Algérie: OIT - Protéger les travailleurs dans la gestion des déchets électriques et électroniques

Alger — L'Organisation internationale du travail (OIT) a souligné l'urgence de protéger les personnes qui travaillent dans le secteur du traitement des déchets électriques et électroniques qui, de par leur toxicité et leur dangerosité, portent atteinte à l'environnement, a-t-elle indiqué dans un communiqué publié sur son site web.

Dans ce communiqué publié à l'issue d'une réunion tenue à son siège à Genève, l'institution onusienne a recommandé aux gouvernements de renforcer et promouvoir les investissements dans les infrastructures et les systèmes de gestion des déchets, selon le cas, en vue de gérer la prolifération des déchets électriques et électroniques, d'une manière qui puisse faire progresser le travail décent.

Le vice-président du groupe des travailleurs, James Towers, cité dans le communiqué, a relevé que les travailleurs qui manipulent des déchets électriques et électroniques ne sont pas à même de faire entendre leur voix et n'ont aucun pouvoir de négociation, alors que leur tâche consiste à détruire des matériaux dangereux avec leurs mains.

"De plus, ces travailleurs n'ont pas conscience des nombreux risques liés à la manipulation des déchets électriques et électroniques", a-t-il ajouté.

Pour sa part, le Président du Forum de dialogue mondial sur le travail décent dans la gestion des déchets électriques et électroniques, Nikhil Seth, a prévenu que les déchets électriques et électroniques deviennent une ressource de plus en plus importante pour les travailleurs de l'économie informelle qui interviennent dans la chaîne de valeur des déchets électriques et électroniques.

Il s'agit des travailleurs qui récupèrent, réparent, remettent en état, réutilisent, transforment et recyclent les équipements électriques et électroniques.

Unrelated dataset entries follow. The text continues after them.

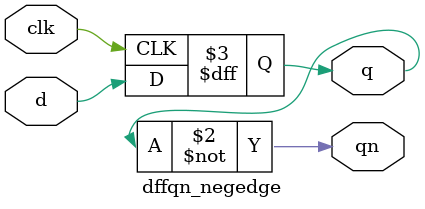
<source format=v>
`default_nettype none
`timescale 1ns/1ps
module dffqn_negedge (
    input			clk,
    input			d,

    output reg			q,
    output			qn
);

    always @(negedge clk) begin
        q <= d;
    end

    assign qn = ~q;

endmodule

</source>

Egalement ceux qui introduisent sur le marché des services et des produits novateurs, et qui facilitent la transition vers l'économie circulaire.

De son coté, le vice-président du groupe des employeurs, Patrick Van den Bossche, a mis en avant l'intérêt économique du secteur des déchets électriques et électroniques qui offre, selon lui, " d'excellents débouchés commerciaux, précisant qu'"il convient de redoubler d'efforts pour créer des emplois décents et durables, mettre en place un environnement propice aux entreprises durables, offrir de nouveaux produits et services, et ajouter de la valeur en renforçant l'économie circulaire."

Selon L'OIT, le monde produit chaque année pas moins de 50 millions de tonnes de déchets électriques et électroniques mais seuls 20 % de ces déchets sont traités via des filières de recyclage officielles.

"La valeur estimé de ses déchets (sous exploités) estimée à 55 milliards d'euros", a ajouté la même source.

Les représentants des gouvernements et des organisations d'employeurs et de travailleurs s'accordent à dire qu'il reste encore beaucoup à faire, et sans plus attendre, pour gérer les millions de tonnes de déchets électriques et électroniques produits chaque année.

"L'OIT préconise des mesures urgentes pour encourager une meilleure gestion des flux toxiques de déchets électriques et électroniques produits dans le monde entier, laquelle pourrait se révéler utile pour créer des emplois décents", conclu le communiqué.

Pour rappel, l'OIT est membre de la Coalition des Nations Unies contre les déchets électriques et électroniques, créée pour renforcer la collaboration, établir des partenariats, et apporter un soutien plus efficace en vue d'aider les Etats à relever le défi des déchets électriques et électroniques.